Brand spent years surveying Biscayne Bay and found that the areas where pollution was the worst were right at the mouth of canals, even in the cleaner southern part of the Bay. Research indicates that nutrient runoff from canals often triggers a loss of seagrass beds, often called the ocean’s nurseries because they harbor baby fish, shrimp, and crabs. Seagrass also stabilizes the sediment at the bottom of the Bay, Silverstein stated.
Yet, the problem of nutrient pollution is not limited to South Florida. Fish kills across the world are typically a result of low oxygen levels that occur because of nutrient pollution, McDonald said. During the summer months, the mouth of the Mississippi River becomes one of the largest hypoxic “dead zones” in the world, and marine life often die or stay away from the area in the Gulf of Mexico because of its low oxygen levels. The annual event—which is predicted and monitored by the U.S. Environmental Protection Agency (EPA)—is the result of nutrient runoff from farming states upstream, she added. “This is where Biscayne Bay is headed if we don’t control the nutrients we are dumping into the Bay,” McDonald said.
So, how can residents protect Biscayne Bay from fish kills? First of all, they can stop fertilizing their lawns during the hot, rainy months of the summer, Langdon suggested, which will hopefully prevent the harmful chemicals from entering the bay.
“We need to get nutrient pollution under control in South Florida,” Silverstein added. “Things like nitrogen and phosphorus make plants grow on land, but they overfertilize the algae in water. And as soon as they are added to land and it rains, this fertilized water washes down the drain and that gets into Biscayne Bay and causes pollution.”
A new county law was passed recently to stop locals from fertilizing in Miami’s warmest months; in addition, Miami Waterkeeper was able to persuade commissioners to adopt a year-round ordinance banning fertilizer use within 20 feet of storm drains and waterways.
Still, a larger goal is to get Miami-Dade County’s nearly 120,000 homes still on septic tanks connected to sewer lines that would funnel the sewage into water treatment plants. Silverstein and Brand agreed that this would take a major investment but would likely stop polluted runoff water from seeping into Biscayne Bay.
“The whole area around north Biscayne Bay is covered in dense septic tanks with a very shallow water table and there’s also a lot of industrial areas with runoff into the canals,” Silverstein said. “Therefore, there’s a lot of pollution in North Biscayne Bay.”

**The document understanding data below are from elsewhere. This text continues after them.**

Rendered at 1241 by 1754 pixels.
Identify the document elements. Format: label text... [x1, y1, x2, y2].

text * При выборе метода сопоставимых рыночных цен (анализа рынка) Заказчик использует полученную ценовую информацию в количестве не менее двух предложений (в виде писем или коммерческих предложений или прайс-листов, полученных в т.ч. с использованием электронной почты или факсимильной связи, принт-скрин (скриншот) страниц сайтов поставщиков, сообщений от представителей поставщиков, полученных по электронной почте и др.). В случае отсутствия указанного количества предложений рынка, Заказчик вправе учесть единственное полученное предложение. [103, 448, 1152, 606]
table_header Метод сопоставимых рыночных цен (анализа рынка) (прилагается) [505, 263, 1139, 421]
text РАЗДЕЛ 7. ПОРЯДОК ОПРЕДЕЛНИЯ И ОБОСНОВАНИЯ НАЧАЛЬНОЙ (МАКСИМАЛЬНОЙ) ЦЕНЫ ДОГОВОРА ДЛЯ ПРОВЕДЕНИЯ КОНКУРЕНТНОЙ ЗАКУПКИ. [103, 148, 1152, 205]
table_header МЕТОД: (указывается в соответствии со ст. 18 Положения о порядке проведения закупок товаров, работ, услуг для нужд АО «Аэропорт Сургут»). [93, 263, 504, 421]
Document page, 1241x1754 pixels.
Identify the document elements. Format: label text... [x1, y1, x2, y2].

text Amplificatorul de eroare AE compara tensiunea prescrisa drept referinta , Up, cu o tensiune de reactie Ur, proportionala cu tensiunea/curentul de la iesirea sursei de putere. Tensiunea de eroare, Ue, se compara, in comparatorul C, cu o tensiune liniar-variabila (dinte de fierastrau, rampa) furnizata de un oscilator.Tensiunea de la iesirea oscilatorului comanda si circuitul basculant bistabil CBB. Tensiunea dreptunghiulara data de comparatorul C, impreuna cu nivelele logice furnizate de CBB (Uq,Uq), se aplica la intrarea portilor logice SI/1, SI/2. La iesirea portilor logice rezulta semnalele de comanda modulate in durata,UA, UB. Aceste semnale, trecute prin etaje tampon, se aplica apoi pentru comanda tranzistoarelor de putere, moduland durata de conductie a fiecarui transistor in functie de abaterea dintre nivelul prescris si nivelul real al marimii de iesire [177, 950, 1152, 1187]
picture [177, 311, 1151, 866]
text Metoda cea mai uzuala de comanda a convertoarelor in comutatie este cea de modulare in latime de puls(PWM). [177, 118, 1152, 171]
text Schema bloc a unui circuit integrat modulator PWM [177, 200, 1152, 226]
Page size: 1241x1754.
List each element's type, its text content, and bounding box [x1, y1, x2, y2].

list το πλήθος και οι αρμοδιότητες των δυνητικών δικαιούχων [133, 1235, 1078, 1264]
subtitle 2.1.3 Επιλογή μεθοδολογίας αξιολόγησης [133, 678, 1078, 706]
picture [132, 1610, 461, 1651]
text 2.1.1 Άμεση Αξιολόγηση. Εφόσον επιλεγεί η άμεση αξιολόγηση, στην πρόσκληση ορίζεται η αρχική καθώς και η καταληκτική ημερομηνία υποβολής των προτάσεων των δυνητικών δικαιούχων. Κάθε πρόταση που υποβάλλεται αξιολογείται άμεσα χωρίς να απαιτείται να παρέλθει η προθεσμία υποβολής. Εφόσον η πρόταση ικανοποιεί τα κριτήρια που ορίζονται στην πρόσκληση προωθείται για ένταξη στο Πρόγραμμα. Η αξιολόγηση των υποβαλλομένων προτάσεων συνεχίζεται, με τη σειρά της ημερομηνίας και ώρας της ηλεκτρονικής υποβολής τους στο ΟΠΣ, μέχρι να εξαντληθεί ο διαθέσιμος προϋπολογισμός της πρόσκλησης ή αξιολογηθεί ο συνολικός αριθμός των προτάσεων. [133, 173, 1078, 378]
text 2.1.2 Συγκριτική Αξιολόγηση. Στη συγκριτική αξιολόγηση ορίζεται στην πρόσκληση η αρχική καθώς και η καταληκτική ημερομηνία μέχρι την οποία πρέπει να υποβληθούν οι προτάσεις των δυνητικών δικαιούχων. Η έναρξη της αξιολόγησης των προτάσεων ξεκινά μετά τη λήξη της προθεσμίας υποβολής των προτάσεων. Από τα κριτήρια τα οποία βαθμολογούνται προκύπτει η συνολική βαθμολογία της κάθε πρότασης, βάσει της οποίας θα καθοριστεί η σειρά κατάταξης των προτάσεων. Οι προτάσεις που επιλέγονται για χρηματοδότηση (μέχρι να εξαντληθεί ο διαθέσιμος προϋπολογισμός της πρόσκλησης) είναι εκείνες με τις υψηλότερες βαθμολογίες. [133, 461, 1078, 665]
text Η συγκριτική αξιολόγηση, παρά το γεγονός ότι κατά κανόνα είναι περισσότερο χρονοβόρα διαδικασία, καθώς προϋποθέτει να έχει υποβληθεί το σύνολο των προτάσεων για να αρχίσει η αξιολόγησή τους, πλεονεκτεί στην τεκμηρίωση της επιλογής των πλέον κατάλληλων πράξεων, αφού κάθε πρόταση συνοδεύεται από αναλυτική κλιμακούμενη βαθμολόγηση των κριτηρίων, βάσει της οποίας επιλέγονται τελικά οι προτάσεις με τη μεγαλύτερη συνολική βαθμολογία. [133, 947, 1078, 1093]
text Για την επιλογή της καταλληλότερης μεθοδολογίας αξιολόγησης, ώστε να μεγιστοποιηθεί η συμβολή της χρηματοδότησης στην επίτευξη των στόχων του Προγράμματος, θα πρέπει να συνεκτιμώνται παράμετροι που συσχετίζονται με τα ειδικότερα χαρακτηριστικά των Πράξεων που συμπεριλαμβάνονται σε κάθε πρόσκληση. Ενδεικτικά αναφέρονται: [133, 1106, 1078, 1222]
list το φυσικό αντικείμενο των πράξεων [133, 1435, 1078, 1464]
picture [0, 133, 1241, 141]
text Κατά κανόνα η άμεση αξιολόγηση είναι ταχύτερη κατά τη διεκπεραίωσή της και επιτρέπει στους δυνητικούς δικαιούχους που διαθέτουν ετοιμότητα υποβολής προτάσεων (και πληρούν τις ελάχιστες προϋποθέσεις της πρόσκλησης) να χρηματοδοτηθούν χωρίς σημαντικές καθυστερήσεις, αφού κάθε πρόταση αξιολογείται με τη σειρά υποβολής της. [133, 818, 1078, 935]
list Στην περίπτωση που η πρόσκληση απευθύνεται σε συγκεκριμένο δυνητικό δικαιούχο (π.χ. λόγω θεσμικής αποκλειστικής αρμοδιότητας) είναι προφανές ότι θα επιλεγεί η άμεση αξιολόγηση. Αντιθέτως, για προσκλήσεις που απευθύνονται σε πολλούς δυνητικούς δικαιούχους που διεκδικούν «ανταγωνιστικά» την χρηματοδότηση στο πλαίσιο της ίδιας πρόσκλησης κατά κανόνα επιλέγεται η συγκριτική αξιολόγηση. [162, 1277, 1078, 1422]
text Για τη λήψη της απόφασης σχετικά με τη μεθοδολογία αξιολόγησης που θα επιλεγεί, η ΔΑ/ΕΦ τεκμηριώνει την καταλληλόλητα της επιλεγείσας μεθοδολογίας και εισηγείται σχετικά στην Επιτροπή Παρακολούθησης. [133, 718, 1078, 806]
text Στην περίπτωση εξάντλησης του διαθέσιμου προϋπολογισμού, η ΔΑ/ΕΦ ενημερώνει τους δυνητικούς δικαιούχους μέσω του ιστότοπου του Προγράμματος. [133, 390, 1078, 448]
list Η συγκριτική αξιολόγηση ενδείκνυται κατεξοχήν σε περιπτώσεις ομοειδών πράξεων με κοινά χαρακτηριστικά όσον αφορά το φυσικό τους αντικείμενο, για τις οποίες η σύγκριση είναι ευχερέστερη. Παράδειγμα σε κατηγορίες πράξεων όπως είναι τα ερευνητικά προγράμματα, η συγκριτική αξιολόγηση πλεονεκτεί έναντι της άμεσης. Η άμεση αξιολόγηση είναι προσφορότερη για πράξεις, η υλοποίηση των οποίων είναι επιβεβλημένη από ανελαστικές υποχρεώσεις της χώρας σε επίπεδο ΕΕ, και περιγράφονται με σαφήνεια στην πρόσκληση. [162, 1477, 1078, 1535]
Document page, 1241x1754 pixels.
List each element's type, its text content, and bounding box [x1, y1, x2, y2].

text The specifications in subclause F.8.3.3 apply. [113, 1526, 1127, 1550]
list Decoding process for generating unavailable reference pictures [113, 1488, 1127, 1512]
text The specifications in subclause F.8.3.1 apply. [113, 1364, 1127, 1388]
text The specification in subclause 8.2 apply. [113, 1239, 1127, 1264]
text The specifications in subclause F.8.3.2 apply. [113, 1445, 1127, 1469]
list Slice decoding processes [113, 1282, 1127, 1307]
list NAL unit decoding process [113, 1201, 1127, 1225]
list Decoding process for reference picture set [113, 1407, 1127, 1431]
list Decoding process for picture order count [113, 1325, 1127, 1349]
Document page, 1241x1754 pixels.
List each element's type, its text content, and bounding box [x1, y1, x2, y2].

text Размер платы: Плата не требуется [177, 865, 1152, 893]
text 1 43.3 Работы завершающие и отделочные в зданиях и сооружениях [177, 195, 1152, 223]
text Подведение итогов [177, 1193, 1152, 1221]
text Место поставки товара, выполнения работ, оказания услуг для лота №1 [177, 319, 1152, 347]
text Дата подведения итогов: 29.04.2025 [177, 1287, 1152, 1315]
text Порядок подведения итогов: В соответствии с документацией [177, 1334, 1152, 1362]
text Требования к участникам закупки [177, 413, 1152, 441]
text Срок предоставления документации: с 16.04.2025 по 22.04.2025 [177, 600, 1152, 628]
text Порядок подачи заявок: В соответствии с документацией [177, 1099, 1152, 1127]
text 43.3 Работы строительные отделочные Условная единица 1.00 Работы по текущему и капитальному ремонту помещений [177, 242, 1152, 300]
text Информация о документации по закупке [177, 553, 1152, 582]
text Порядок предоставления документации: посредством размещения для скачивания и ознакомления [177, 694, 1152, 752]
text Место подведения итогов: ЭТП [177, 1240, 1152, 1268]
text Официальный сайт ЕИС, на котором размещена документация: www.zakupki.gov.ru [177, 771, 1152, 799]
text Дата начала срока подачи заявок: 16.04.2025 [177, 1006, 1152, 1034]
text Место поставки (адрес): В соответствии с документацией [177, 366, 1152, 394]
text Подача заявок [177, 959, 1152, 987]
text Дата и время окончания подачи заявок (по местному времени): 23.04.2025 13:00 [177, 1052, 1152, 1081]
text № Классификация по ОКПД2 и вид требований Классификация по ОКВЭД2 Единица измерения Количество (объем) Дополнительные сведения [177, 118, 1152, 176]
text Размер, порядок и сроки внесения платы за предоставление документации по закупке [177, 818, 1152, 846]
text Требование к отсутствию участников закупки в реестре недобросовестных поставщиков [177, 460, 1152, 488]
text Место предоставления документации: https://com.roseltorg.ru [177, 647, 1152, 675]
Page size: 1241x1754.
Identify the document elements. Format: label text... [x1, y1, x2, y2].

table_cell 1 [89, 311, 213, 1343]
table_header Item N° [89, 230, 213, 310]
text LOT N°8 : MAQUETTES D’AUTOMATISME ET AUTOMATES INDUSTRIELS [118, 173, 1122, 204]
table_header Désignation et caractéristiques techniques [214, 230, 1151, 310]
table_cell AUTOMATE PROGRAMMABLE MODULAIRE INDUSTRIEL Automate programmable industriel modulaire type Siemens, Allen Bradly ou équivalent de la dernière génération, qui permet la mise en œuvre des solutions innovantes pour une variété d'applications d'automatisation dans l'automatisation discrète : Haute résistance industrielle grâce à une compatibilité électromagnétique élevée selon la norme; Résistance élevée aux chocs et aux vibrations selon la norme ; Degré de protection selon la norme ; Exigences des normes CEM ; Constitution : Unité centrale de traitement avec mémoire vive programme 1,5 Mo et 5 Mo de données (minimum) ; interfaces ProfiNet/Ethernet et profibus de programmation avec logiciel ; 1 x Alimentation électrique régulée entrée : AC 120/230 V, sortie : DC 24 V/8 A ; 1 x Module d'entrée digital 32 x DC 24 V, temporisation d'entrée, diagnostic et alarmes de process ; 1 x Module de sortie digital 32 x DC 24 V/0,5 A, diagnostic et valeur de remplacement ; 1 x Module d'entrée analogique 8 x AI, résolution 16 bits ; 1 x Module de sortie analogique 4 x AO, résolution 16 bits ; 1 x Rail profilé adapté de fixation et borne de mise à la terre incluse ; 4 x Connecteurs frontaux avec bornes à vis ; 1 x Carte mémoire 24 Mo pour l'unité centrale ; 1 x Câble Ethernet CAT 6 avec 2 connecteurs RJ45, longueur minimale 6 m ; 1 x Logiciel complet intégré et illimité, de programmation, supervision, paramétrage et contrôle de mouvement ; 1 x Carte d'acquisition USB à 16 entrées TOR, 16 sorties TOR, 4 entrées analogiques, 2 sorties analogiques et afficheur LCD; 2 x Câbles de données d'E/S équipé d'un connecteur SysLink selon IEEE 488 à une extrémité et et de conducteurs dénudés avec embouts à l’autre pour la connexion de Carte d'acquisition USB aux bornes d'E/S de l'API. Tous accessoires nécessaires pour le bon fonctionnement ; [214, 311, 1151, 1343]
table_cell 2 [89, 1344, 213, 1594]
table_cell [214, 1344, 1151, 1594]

Using a grant funded by the EPA, her organization is currently analyzing the water quality in four waterways that feed into northern Biscayne Bay. By collecting samples from Arch Creek, the Oleta River, the Little River, and the Biscayne Canal, the research team is hoping to learn more about the water traveling into this region of the bay. And as part of the project, Miami Waterkeeper is working with faculty members from the University of Miami and Florida International University, as well as with staffers from Beta Analytic, a Miami-based testing lab.